We gain something by visualizing the whole dataset at once, but it is harder to distinwish the overly linear rises and fall over a 40 day period.

Similarly, the imagesc function represents the matrix as a color image.

MATLAB

>> imagesc(patient_data)
>> title('Inflammation')
>> xlabel('Day of trial')
>> ylabel('Patient number')

Every value in the matrix is mapped to a color. Blue regions in this heat map are low values, while yellow shows high values.
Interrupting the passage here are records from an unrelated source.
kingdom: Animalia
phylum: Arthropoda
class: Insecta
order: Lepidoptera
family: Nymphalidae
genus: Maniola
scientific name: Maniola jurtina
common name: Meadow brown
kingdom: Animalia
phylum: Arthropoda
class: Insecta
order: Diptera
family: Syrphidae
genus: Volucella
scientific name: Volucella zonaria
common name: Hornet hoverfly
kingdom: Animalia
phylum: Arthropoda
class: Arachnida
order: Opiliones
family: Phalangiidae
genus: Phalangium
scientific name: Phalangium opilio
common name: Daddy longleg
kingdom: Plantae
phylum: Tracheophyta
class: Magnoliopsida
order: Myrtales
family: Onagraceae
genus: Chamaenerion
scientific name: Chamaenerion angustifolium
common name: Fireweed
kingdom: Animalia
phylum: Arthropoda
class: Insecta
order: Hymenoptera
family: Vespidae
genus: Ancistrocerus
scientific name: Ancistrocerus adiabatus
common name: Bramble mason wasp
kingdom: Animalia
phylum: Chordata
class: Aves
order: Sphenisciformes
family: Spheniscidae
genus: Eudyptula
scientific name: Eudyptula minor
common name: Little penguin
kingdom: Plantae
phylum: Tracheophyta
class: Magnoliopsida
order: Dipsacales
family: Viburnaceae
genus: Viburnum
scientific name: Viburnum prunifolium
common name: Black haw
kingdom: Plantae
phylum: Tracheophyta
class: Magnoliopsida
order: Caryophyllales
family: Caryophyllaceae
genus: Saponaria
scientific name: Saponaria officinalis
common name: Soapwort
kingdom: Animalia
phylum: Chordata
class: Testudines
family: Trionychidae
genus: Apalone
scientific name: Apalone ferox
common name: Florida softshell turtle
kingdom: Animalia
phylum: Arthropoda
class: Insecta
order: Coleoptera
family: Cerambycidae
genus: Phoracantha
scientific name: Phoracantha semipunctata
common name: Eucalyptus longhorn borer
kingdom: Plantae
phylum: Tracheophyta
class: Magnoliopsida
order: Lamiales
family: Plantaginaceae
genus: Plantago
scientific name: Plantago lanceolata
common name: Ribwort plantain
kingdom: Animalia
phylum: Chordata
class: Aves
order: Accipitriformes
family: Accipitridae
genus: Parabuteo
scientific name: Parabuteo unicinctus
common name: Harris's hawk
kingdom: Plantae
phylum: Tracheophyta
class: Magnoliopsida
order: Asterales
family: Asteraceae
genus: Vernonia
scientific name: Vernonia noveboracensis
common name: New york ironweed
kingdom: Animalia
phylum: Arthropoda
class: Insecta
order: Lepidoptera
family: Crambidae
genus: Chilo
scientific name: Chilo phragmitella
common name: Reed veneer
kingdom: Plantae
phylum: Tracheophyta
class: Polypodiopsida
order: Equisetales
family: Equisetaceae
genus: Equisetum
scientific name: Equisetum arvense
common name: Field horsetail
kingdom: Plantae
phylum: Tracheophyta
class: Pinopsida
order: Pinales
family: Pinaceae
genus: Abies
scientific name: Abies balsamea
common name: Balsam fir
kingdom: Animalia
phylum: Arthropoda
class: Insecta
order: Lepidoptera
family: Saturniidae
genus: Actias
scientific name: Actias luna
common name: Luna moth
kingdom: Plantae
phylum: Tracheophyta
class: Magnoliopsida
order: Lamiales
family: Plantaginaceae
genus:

Both functions provide very similar information, and can be tweaked to your liking. The imagesc function is usually only used for purely numerical arrays, whereas heatmap can process tables (that can have strings or categories in them). In our case, which one you use is a matter of taste.

Is all our data corrupt?

Our work so far has convinced us that something is wrong with our first data file. We would like to check the other 11 the same way, but typing in the same commands repeatedly is tedious and error-prone. Since computers don’t get bored (that we know of), we should create a way to do a complete analysis with a single command, and then figure out how to repeat that step once for each file. These operations are the subjects of the next two lessons.